- READING TEXT
Former prime minister Lawrence Gonzi refused to sign off on a request by investigators to tap former EU Commissioner John Dalli’s phone at the height of a €60 million bribery scandal in 2012, Times of Malta can reveal.
Sources privy to Gonzi’s decision said the then prime minister’s refusal to authorise the phone tap left investigators “frustrated”, as it closed off an avenue to gather further clues about Dalli’s activities.
The request to authorise the security services to secretly listen in on Dalli’s phone conversations was made soon after he stepped down as health commissioner in October 2012, due to an investigation by the EU’s anti-fraud office OLAF.
Dalli resigned from the powerful role within the EU’s executive as a result of OLAF’s suspicions he was aware a former aide of his had solicited a €60 million bribe to help overturn an EU-wide ban on the smokeless tobacco known as snus.
At the time, Dalli was responsible for revising the EU’s tobacco directive.
Maltese investigators sought permission to tap Dalli’s phone conversations in a bid to bolster the case they were building against him and his aide Silvio Zammit.
Although recordings from phone taps are not typically admitted as evidence in court, the intelligence gleaned from recorded conversations can help investigators develop further leads to bolster their case.
All requests for phone taps have to been signed off by the home affairs minister or the prime minister.
The involvement of politicians in authorising phone taps has long drawn criticism by international circles, including the Council of Europe’s anti-corruption body.

- RECORD EXCERPTS
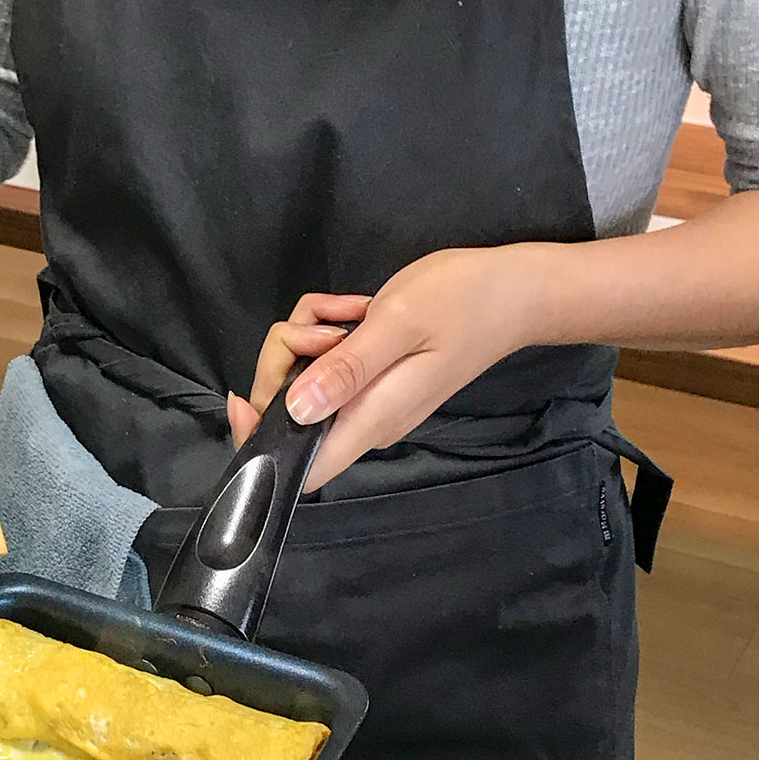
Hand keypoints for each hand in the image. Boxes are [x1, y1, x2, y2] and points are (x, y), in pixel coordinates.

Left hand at [228, 250, 543, 490]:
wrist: (515, 293)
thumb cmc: (461, 301)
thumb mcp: (398, 323)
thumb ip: (347, 369)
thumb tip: (295, 410)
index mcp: (373, 418)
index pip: (304, 466)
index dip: (262, 444)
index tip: (242, 398)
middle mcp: (368, 421)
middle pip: (294, 418)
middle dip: (284, 364)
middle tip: (317, 323)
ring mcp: (373, 401)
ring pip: (308, 387)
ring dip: (307, 342)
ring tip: (344, 309)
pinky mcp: (376, 379)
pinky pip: (330, 369)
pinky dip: (327, 336)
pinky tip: (353, 310)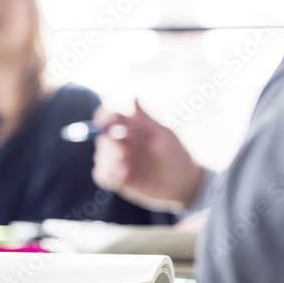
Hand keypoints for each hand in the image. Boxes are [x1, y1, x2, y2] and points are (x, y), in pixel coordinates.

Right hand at [91, 100, 205, 211]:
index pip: (111, 118)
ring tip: (124, 168)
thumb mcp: (164, 136)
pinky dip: (106, 174)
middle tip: (122, 153)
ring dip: (108, 161)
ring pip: (100, 157)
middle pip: (103, 139)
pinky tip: (121, 176)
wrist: (183, 184)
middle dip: (108, 145)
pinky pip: (101, 175)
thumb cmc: (176, 156)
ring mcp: (118, 161)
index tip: (103, 122)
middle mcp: (122, 144)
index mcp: (132, 129)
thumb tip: (133, 98)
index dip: (104, 117)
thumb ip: (146, 119)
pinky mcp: (117, 179)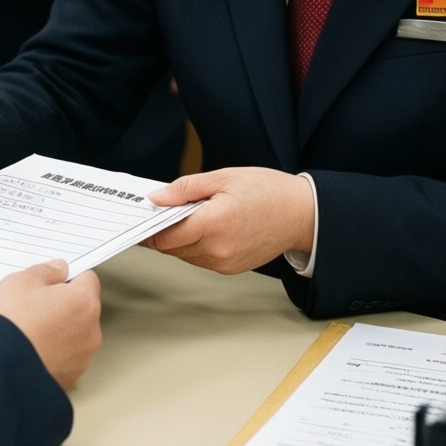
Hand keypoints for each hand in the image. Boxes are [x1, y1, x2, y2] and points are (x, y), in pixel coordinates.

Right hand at [0, 261, 102, 391]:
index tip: (52, 280)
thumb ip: (46, 271)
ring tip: (28, 329)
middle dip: (63, 305)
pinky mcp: (68, 379)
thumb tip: (58, 269)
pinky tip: (29, 349)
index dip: (68, 277)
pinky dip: (51, 352)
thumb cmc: (10, 324)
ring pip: (74, 335)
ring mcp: (81, 359)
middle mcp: (90, 332)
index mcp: (84, 302)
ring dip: (58, 330)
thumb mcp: (21, 282)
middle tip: (34, 305)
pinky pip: (64, 358)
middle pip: (82, 308)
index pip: (88, 278)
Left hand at [143, 168, 314, 274]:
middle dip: (164, 230)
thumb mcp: (223, 178)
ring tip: (192, 215)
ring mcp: (224, 262)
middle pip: (172, 248)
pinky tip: (206, 227)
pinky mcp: (231, 268)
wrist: (302, 214)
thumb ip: (185, 189)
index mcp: (213, 225)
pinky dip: (196, 245)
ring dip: (180, 238)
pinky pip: (201, 259)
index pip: (165, 237)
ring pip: (185, 255)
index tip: (144, 216)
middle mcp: (217, 250)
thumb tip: (157, 198)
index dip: (150, 228)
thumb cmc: (268, 191)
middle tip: (166, 209)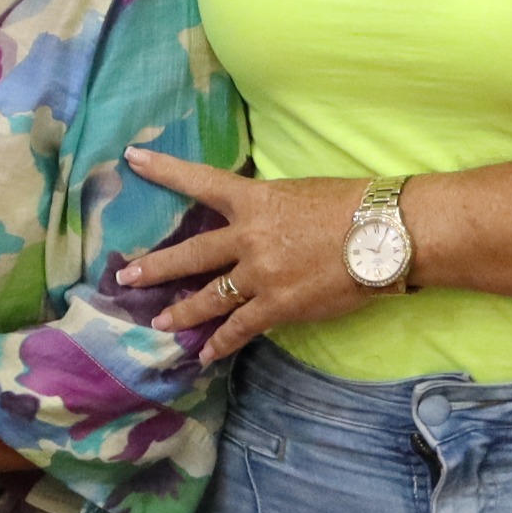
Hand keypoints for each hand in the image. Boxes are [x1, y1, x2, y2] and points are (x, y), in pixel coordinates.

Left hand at [116, 156, 374, 361]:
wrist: (385, 235)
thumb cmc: (354, 205)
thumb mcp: (301, 192)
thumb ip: (270, 207)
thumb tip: (258, 219)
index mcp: (254, 200)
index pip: (199, 181)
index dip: (164, 169)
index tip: (132, 158)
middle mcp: (248, 237)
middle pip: (191, 254)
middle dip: (156, 267)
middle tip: (126, 277)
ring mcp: (260, 274)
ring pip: (210, 297)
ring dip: (182, 312)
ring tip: (158, 323)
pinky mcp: (278, 305)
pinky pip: (241, 328)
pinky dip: (222, 342)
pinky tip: (205, 353)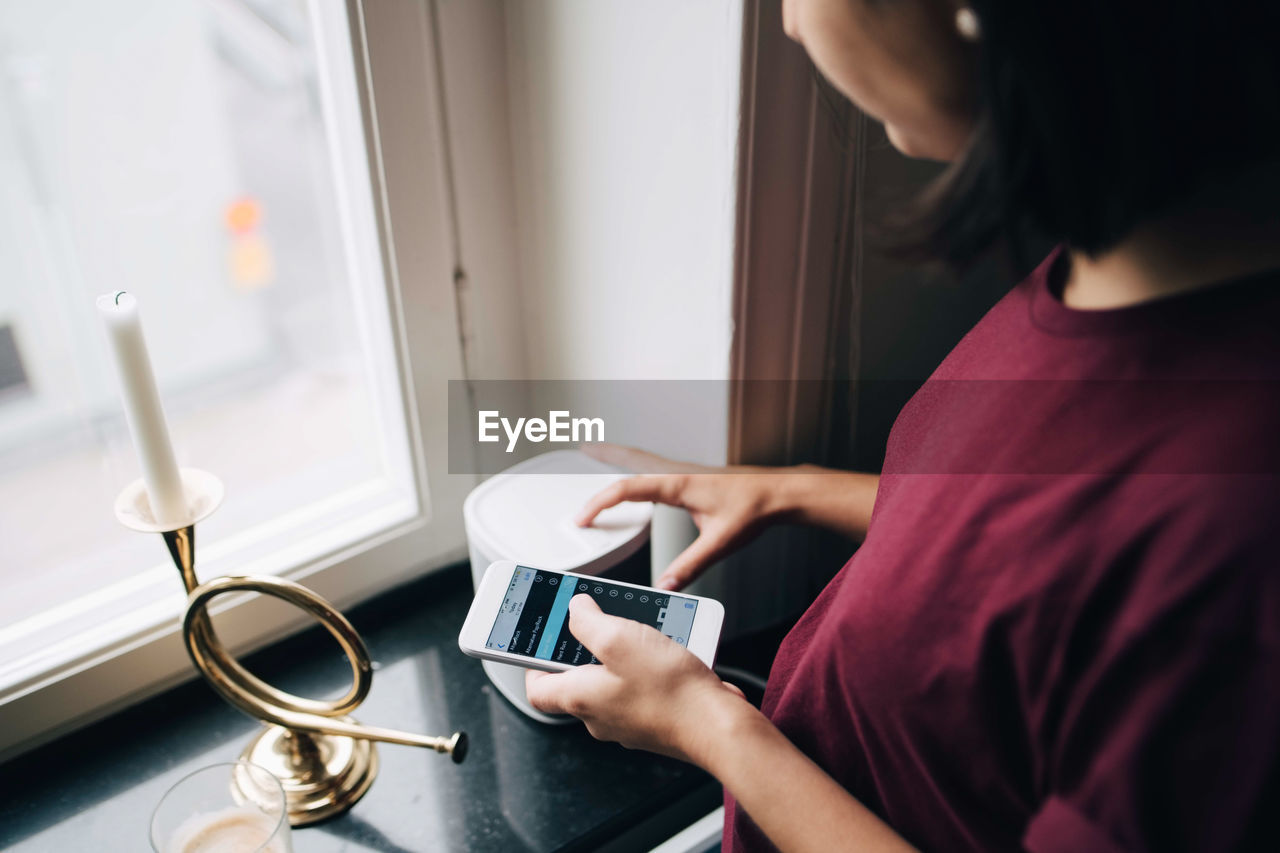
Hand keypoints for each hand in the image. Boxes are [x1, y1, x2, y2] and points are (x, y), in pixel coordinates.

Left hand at [524, 594, 751, 763]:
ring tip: (642, 631)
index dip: (531, 663)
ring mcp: (629, 721)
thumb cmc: (670, 690)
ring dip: (624, 653)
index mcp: (580, 698)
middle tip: (599, 621)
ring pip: (614, 680)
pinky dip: (650, 667)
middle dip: (587, 647)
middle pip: (578, 679)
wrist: (718, 726)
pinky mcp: (656, 720)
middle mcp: (600, 716)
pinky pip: (644, 687)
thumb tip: (575, 610)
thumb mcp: (619, 638)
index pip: (537, 688)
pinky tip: (668, 650)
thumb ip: (588, 621)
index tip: (539, 640)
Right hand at [577, 444, 788, 589]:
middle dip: (604, 455)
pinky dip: (642, 469)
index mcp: (678, 484)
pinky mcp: (695, 478)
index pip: (628, 489)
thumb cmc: (755, 508)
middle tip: (582, 450)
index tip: (584, 517)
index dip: (601, 503)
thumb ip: (690, 565)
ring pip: (645, 461)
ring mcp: (687, 474)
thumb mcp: (719, 542)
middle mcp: (679, 474)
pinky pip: (658, 469)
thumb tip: (665, 584)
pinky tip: (644, 482)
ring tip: (602, 456)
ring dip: (622, 458)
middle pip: (632, 460)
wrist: (780, 492)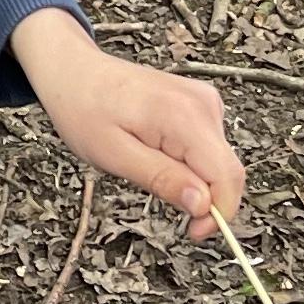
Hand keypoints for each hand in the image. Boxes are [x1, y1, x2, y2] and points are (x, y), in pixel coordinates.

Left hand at [10, 13, 244, 237]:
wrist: (75, 72)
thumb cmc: (85, 109)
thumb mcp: (114, 156)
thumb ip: (162, 180)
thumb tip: (203, 205)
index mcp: (184, 116)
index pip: (227, 176)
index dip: (219, 213)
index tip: (195, 231)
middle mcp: (203, 104)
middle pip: (226, 170)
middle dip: (203, 197)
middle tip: (161, 200)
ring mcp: (203, 101)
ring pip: (217, 161)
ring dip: (192, 178)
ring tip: (147, 163)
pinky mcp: (199, 104)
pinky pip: (207, 147)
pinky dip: (188, 162)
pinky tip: (155, 150)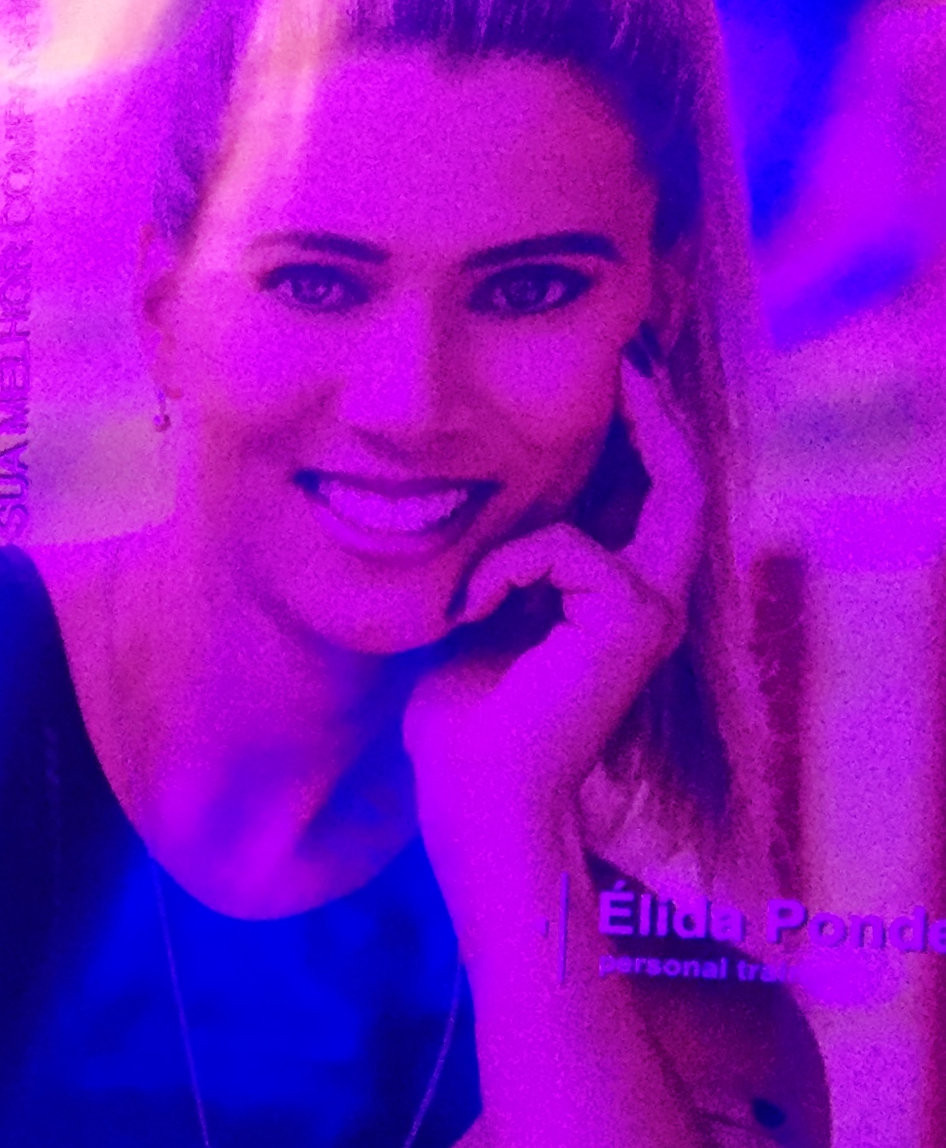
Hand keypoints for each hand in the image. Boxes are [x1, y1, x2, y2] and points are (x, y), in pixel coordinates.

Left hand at [404, 364, 701, 907]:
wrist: (472, 787)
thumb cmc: (462, 717)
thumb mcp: (478, 611)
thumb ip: (501, 560)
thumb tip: (474, 498)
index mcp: (617, 599)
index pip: (651, 498)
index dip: (644, 433)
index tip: (619, 374)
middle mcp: (653, 603)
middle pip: (685, 483)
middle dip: (661, 416)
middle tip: (630, 359)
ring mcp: (652, 613)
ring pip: (643, 504)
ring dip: (544, 517)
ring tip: (495, 556)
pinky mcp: (632, 620)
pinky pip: (566, 547)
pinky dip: (504, 568)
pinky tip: (470, 614)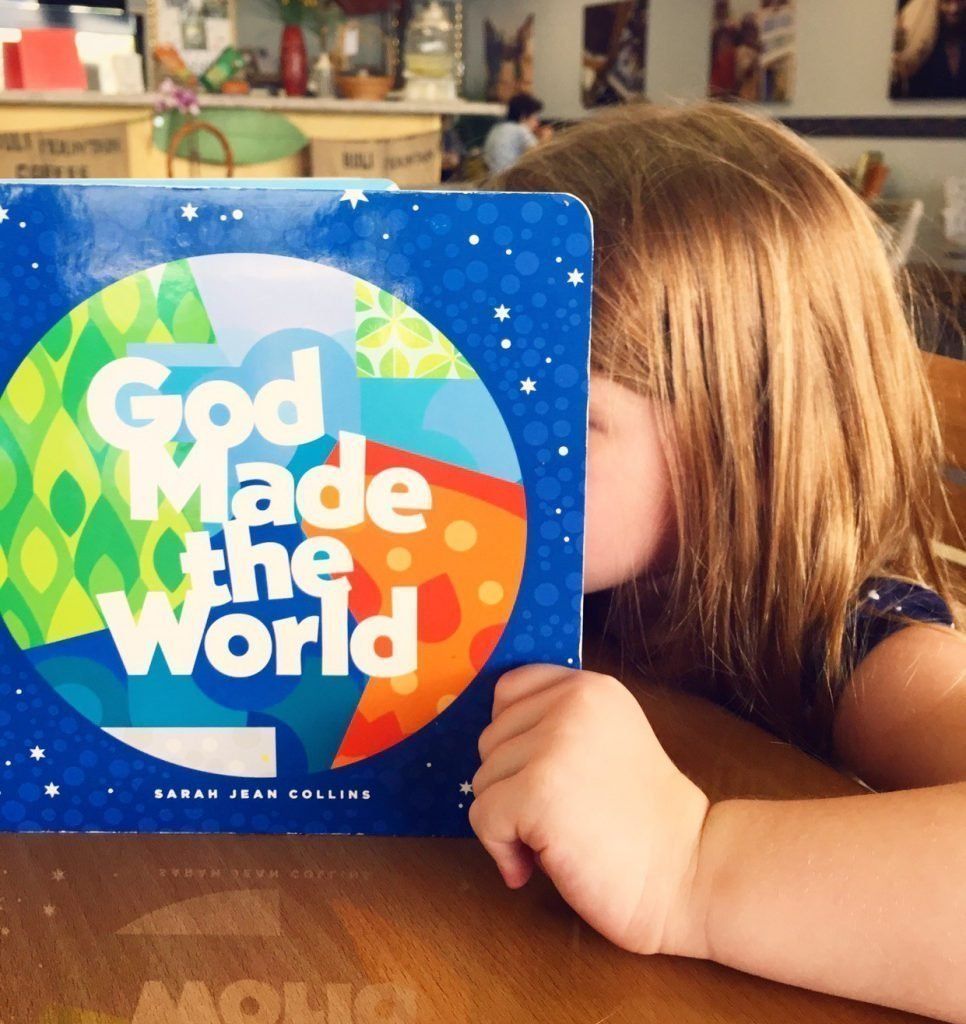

- WHAT IS NEEDED
Quote the phone-tap article above word for word, from "The request to" to "EU’s tobacco directive.".

- EXERCISE RESULT
The request to authorise the security services to secretly listen in on Dalli’s phone conversations was made soon after he stepped down as health commissioner in October 2012, due to an investigation by the EU’s anti-fraud office OLAF.
Dalli resigned from the powerful role within the EU’s executive as a result of OLAF’s suspicions he was aware a former aide of his had solicited a €60 million bribe to help overturn an EU-wide ban on the smokeless tobacco known as snus.
At the time, Dalli was responsible for revising the EU’s tobacco directive.